Pranita removed the vial and the injections from the side table and threw them in the dustbin. Those things looked ugly whether they were wrapped in polythenes signifying their purity or discarded in the bin with tainted, twisted tips. The doctor had given those with extremely specific instructions- “Not more than 5 ml to calm her down and only in emergencies, Pranita. Anything more and it could be fatal.” Pranita had injected 5 ml down Sonya’s body-not once, but thrice, emptying all the three emergency packs and kissed Sonya as she became drowsy and then went to sleep. She had held her tightly to her breast feeling the heart beat fainting as the minutes passed and soon there was no sound-none what so ever, reverberating in her ears or mind. Silence so strong that if it were a sword it could pierce through the air slicing it irrevocably!

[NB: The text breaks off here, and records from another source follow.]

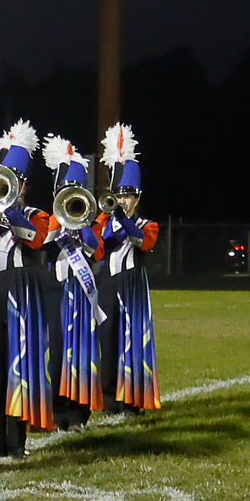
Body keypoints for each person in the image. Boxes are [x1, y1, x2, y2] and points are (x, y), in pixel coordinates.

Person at [0, 121, 54, 458]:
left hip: (23, 289)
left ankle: (17, 441)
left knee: (19, 364)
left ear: (24, 185)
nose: (10, 185)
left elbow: (36, 240)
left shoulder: (37, 214)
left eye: (16, 180)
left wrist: (10, 210)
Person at [92, 124, 161, 416]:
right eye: (119, 195)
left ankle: (134, 400)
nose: (123, 201)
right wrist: (107, 218)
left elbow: (144, 242)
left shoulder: (147, 224)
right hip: (107, 283)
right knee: (108, 340)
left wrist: (122, 218)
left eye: (129, 195)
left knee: (133, 341)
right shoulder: (103, 221)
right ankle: (109, 400)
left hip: (133, 284)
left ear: (138, 198)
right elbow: (97, 245)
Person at [41, 136, 106, 432]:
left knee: (82, 351)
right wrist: (60, 218)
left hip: (81, 294)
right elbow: (42, 241)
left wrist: (82, 223)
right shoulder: (49, 220)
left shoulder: (91, 224)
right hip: (55, 292)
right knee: (56, 351)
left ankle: (79, 413)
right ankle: (57, 410)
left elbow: (98, 251)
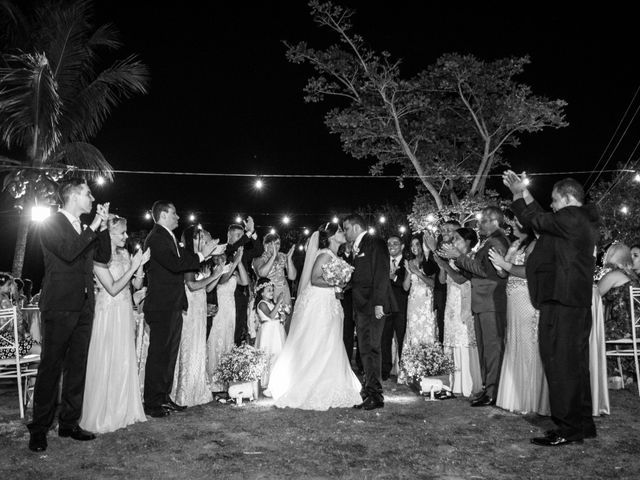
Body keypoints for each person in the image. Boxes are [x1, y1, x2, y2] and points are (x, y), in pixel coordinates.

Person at [504, 171, 599, 446]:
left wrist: (517, 194)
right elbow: (543, 218)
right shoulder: (580, 219)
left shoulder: (571, 217)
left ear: (568, 199)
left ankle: (567, 428)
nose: (553, 206)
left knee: (560, 365)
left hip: (562, 303)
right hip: (574, 304)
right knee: (576, 366)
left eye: (555, 201)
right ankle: (582, 423)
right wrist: (525, 192)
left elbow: (536, 219)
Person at [27, 178, 110, 452]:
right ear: (73, 196)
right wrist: (94, 227)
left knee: (77, 366)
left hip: (85, 306)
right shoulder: (51, 223)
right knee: (51, 367)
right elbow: (69, 253)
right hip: (60, 305)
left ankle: (69, 423)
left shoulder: (87, 227)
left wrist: (104, 226)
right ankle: (39, 428)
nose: (92, 199)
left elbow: (104, 256)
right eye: (88, 194)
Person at [267, 223, 362, 410]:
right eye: (340, 231)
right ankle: (309, 382)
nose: (343, 233)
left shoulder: (335, 255)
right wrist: (337, 284)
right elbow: (315, 279)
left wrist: (338, 284)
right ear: (333, 236)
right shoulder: (325, 253)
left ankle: (330, 381)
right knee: (318, 340)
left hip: (329, 301)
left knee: (330, 340)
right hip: (319, 302)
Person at [142, 201, 218, 418]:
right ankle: (152, 403)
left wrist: (205, 254)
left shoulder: (169, 237)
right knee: (158, 355)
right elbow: (175, 264)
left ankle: (164, 397)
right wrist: (202, 255)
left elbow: (182, 260)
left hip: (173, 305)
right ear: (164, 214)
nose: (178, 217)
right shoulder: (156, 237)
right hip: (161, 306)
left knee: (169, 355)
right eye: (174, 213)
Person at [80, 215, 150, 433]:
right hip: (108, 312)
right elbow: (112, 287)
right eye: (121, 233)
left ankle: (124, 409)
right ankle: (105, 412)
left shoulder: (124, 252)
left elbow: (135, 283)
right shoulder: (98, 257)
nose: (126, 236)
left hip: (124, 310)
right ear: (108, 233)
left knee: (123, 358)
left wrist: (140, 266)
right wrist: (134, 267)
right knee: (107, 358)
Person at [438, 206, 510, 407]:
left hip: (491, 301)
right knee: (485, 349)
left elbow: (483, 271)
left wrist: (457, 256)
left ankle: (493, 391)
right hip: (481, 301)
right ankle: (487, 388)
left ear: (495, 221)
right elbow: (472, 273)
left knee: (492, 348)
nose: (479, 224)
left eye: (483, 221)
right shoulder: (488, 242)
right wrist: (454, 259)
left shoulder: (497, 241)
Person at [489, 217, 550, 415]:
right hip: (512, 300)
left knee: (527, 344)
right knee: (513, 342)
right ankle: (514, 395)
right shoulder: (516, 244)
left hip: (526, 298)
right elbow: (504, 274)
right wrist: (499, 266)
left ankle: (529, 398)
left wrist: (504, 265)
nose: (512, 226)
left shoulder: (535, 245)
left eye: (516, 223)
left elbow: (530, 272)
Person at [344, 214, 396, 411]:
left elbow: (381, 274)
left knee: (373, 348)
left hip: (373, 305)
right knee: (365, 349)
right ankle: (368, 390)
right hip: (360, 306)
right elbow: (360, 276)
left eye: (346, 228)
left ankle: (376, 395)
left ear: (356, 227)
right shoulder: (356, 247)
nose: (345, 232)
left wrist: (379, 304)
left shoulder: (375, 243)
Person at [171, 226, 225, 407]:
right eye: (204, 239)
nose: (207, 243)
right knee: (188, 347)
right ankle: (183, 392)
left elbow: (207, 288)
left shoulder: (201, 261)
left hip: (200, 307)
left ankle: (197, 389)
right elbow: (192, 285)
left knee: (198, 347)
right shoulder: (187, 258)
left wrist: (217, 274)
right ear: (195, 240)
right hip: (190, 309)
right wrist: (214, 276)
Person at [426, 229, 482, 397]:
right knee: (451, 341)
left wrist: (444, 265)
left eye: (457, 238)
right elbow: (443, 280)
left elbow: (461, 279)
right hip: (451, 304)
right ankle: (454, 383)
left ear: (468, 242)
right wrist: (442, 263)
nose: (453, 240)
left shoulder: (471, 258)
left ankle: (467, 384)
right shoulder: (452, 259)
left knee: (463, 341)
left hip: (464, 304)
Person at [207, 247, 249, 393]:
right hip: (219, 310)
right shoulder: (214, 271)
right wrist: (234, 263)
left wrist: (239, 262)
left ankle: (225, 380)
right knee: (216, 340)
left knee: (228, 340)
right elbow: (222, 281)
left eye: (222, 256)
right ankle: (213, 380)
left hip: (230, 311)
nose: (219, 259)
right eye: (217, 257)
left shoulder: (232, 269)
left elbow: (245, 282)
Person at [598, 242, 639, 387]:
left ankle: (592, 378)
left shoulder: (615, 275)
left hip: (622, 328)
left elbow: (593, 295)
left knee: (585, 332)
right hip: (635, 328)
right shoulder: (633, 276)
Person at [252, 233, 296, 332]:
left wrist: (288, 259)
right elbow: (262, 273)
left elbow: (292, 276)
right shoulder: (258, 258)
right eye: (274, 244)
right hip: (268, 295)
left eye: (278, 244)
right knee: (272, 325)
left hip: (284, 293)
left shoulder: (282, 256)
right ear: (266, 245)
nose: (277, 246)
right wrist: (273, 256)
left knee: (286, 325)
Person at [226, 219, 258, 346]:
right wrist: (248, 233)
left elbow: (259, 250)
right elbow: (234, 247)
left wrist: (253, 232)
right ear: (229, 236)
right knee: (231, 327)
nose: (242, 239)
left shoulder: (242, 252)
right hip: (229, 295)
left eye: (242, 235)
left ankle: (238, 351)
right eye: (238, 236)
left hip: (243, 293)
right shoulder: (226, 250)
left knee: (241, 325)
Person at [401, 235, 437, 349]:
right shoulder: (410, 262)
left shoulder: (430, 261)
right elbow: (406, 287)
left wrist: (417, 272)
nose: (414, 247)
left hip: (427, 301)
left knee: (427, 329)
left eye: (417, 244)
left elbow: (433, 284)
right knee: (413, 329)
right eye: (412, 245)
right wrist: (408, 271)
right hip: (413, 301)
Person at [382, 235, 408, 381]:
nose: (391, 246)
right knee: (384, 339)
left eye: (395, 243)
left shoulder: (407, 262)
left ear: (402, 246)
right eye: (389, 243)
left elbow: (407, 287)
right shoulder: (383, 262)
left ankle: (403, 371)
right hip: (386, 306)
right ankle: (385, 370)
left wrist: (394, 278)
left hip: (401, 306)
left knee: (402, 337)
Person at [254, 277, 287, 392]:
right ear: (261, 292)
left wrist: (282, 317)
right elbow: (271, 316)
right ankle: (267, 382)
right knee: (270, 355)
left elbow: (276, 316)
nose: (271, 292)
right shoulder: (261, 304)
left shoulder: (271, 303)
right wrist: (278, 302)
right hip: (268, 332)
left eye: (272, 290)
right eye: (268, 290)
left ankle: (277, 380)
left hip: (277, 330)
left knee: (278, 354)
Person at [434, 220, 461, 344]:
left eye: (448, 230)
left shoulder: (461, 252)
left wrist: (434, 248)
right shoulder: (444, 252)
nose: (444, 233)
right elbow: (442, 280)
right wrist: (442, 266)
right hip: (449, 297)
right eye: (443, 230)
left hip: (461, 297)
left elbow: (460, 278)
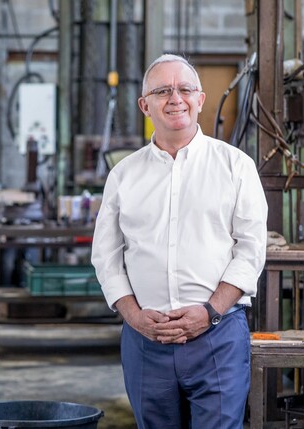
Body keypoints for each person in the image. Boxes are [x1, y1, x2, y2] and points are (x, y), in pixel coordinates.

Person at [91, 54, 267, 428]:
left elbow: (251, 250)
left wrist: (210, 311)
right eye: (162, 91)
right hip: (145, 341)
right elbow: (106, 257)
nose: (176, 98)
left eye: (185, 89)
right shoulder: (124, 175)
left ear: (200, 99)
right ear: (145, 105)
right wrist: (134, 316)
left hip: (218, 337)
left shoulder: (235, 166)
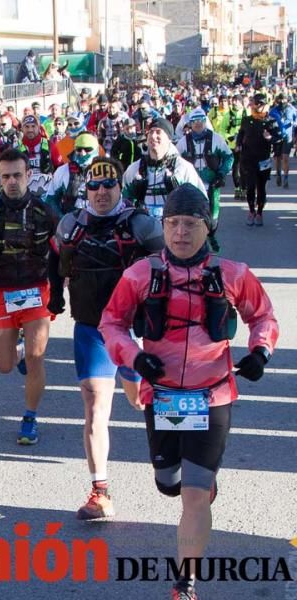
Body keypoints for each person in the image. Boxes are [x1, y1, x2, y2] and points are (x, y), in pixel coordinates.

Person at [98, 184, 278, 600]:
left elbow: (262, 315)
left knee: (195, 495)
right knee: (168, 483)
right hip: (162, 396)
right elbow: (112, 323)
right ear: (163, 226)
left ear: (207, 226)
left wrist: (260, 352)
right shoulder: (139, 275)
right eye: (173, 224)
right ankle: (197, 482)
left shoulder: (233, 273)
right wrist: (134, 357)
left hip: (211, 394)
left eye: (190, 224)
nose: (181, 232)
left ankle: (185, 584)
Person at [48, 157, 164, 520]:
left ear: (119, 186)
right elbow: (54, 259)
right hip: (91, 329)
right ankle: (101, 492)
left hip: (130, 330)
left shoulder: (142, 224)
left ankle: (177, 460)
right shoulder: (71, 224)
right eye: (93, 187)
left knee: (139, 401)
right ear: (85, 189)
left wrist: (157, 319)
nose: (100, 193)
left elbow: (168, 267)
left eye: (108, 185)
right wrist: (55, 295)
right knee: (96, 406)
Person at [0, 148, 59, 445]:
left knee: (36, 357)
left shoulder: (46, 212)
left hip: (36, 290)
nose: (12, 181)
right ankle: (16, 352)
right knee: (4, 365)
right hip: (1, 292)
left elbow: (62, 250)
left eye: (18, 175)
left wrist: (63, 281)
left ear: (29, 175)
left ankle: (30, 417)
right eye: (6, 176)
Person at [122, 118, 206, 220]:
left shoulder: (183, 168)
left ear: (169, 138)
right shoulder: (134, 169)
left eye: (158, 132)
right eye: (151, 132)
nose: (153, 136)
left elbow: (201, 203)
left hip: (176, 229)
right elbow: (123, 203)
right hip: (144, 230)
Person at [175, 108, 233, 251]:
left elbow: (228, 156)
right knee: (191, 215)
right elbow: (174, 160)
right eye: (195, 121)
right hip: (191, 185)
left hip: (212, 184)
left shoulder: (216, 139)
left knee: (213, 218)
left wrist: (221, 173)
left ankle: (211, 234)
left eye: (201, 120)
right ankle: (197, 245)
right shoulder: (183, 142)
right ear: (190, 123)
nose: (198, 123)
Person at [232, 93, 281, 227]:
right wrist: (238, 144)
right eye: (255, 103)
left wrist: (270, 138)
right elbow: (241, 134)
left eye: (261, 104)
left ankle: (259, 212)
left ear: (265, 105)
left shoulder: (271, 121)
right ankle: (251, 211)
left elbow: (279, 138)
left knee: (261, 188)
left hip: (263, 159)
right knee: (250, 187)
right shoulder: (247, 120)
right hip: (248, 159)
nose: (257, 106)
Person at [43, 133, 100, 216]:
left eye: (88, 149)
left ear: (96, 150)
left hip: (98, 221)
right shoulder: (63, 170)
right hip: (71, 222)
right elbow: (50, 199)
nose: (83, 153)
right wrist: (61, 219)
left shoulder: (105, 170)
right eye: (79, 149)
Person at [268, 93, 296, 188]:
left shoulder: (292, 110)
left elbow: (296, 121)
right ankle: (278, 173)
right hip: (277, 137)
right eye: (280, 100)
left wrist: (293, 123)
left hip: (287, 137)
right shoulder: (273, 111)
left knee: (285, 158)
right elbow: (268, 122)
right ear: (277, 101)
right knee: (277, 158)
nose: (282, 102)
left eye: (284, 100)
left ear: (287, 100)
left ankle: (286, 178)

Now that the action was done the reaction took over like greedy hounds chomping the limelight-Have I done it for her or have I done it for me? Did I want her to be released from her mind numbing fears or was I placating my own soul jarred by the cacophony of her perpetual screams? While she lived like the dead each hour, her mother died like the living each day! Am I fit to be called a mother-was I ever? She picked up her mobile to call Subodh, in a meeting yet again at 11 pm, to tell him that Sonya's ailment finally got the better of her. She was removing the garbs of responsibility but little did she know that garbs of guilt were waiting on the aisle to wrap her tight-had perhaps already become her second skin! Were the noises finally over or have they only just begun?
P.S. This is a work of fiction based on the case facts of a brave young woman whose daughter is undergoing such a sad condition by a cruel twist of fate. It is absolutely shuddering for me to think what she goes through each hour and every day. Let’s pray that no mother should face such such an endless pain ever.